NEW YORK (TheStreet) -- Prevailing wisdom holds that American workers will generally land in a lower tax bracket once in retirement. But many retirees find just the opposite and are surprised that a long-recommended asset-tapping strategy may actually nudge them into a higher tax rate. So much for prevailing wisdom.
Advisers have perennially suggested clients use taxable assets first for retirement income needs and draw from tax-deferred accounts such as IRAs and 401(k) plans last, in order to delay taxes on those plans as long as possible.
But according to Lena Rizkallah, a retirement strategist at J.P. Morgan Asset Management, many clients have been surprised just how much in taxes they end up paying, especially when required minimum distributions (RMDs) of tax-deferred accounts kick in at 70.5.
"That's when they see all of a sudden their tax rate goes up,” Rizkallah said. "And also a lot of their Social Security benefit is subject to tax because their income went up."
The leading edge of baby boomers is now approaching this "retirement tax cliff." For purposes of finding tax-efficient distribution alternatives, Rizkallah considered a married couple, with spouses of the same age who retire at age 60. Requiring a spending draw of $75,000 from a 30%/70% stocks/fixed-income portfolio of $1 million, the couple holds half of its assets in a taxable account and half in a tax-deferred account.
The study examined three scenarios:
A) Using the standard withdrawal strategy -- taxable withdrawals first, then RMDs from the tax-deferred account -- the couple remained in a 10% tax bracket until age 70.5. At that point "they kind of slithered into the 15% tax rate," Rizkallah says.
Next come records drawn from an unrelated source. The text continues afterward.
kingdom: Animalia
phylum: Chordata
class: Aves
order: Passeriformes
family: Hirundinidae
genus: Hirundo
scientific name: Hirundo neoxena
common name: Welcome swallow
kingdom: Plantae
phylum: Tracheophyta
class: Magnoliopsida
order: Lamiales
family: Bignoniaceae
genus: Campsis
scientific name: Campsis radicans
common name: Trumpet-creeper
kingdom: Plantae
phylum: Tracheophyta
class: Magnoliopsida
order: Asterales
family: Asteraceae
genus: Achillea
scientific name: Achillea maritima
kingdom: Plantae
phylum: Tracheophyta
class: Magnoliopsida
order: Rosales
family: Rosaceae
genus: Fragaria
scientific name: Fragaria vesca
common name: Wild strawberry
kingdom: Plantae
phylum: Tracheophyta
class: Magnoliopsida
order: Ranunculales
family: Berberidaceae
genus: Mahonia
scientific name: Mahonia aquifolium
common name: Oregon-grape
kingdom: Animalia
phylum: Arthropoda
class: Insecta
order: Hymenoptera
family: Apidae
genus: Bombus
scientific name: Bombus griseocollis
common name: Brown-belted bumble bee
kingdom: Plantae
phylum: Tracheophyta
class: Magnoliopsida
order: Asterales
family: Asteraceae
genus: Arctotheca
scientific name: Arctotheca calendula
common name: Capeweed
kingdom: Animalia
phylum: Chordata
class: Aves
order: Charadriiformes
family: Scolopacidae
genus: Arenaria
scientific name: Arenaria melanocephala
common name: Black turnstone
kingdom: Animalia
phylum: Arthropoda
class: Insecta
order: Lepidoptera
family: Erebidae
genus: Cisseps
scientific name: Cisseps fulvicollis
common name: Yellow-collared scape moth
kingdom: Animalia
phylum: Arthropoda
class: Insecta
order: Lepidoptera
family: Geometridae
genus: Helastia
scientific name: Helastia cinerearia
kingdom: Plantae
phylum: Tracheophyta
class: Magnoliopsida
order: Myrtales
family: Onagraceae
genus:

B) Using the same assumptions -- tapping the taxable account first, but also taking additional distributions from the tax-deferred account -- the couple takes only as much as possible from the tax-deferred account without getting bumped into the higher tax rate. The withdrawals exceeding the couple’s $75,000 spending level are reinvested in the taxable account.
C) Applying the same rules, except that the couple takes the extra tax-deferred withdrawals and converts them into a Roth IRA instead of reinvesting them in the taxable account.
In scenario B, by making early tax-deferred account withdrawals, the couple took less in RMDs later and saved $52,000 in taxes. With the Roth conversions used in strategy C, the couple saved $240,000 in taxes and ended up with more than $330,000 in additional wealth.
The hypothetical couple drew the same $75,000 income in all three instances but saw a drastically different impact to its remaining wealth, especially when utilizing the annual Roth IRA conversions.
"They were able to substantially minimize their taxes overall in retirement," Rizkallah noted. "And very importantly, their ending wealth was really key. At the end of the day they got [the same income], paid the least amount of taxes and ended up with the most amount of wealth."
It’s an elegant alternative to the traditional asset withdrawal strategy. But retirees seeking the most efficient distribution of their assets will also want to consider wealth-transfer issues, including the tax impact to a surviving spouse and other beneficiaries.
And tax-planning strategies are rarely a set-it-and-forget-it exercise. Future changes to the tax code are always possible and certainly unpredictable.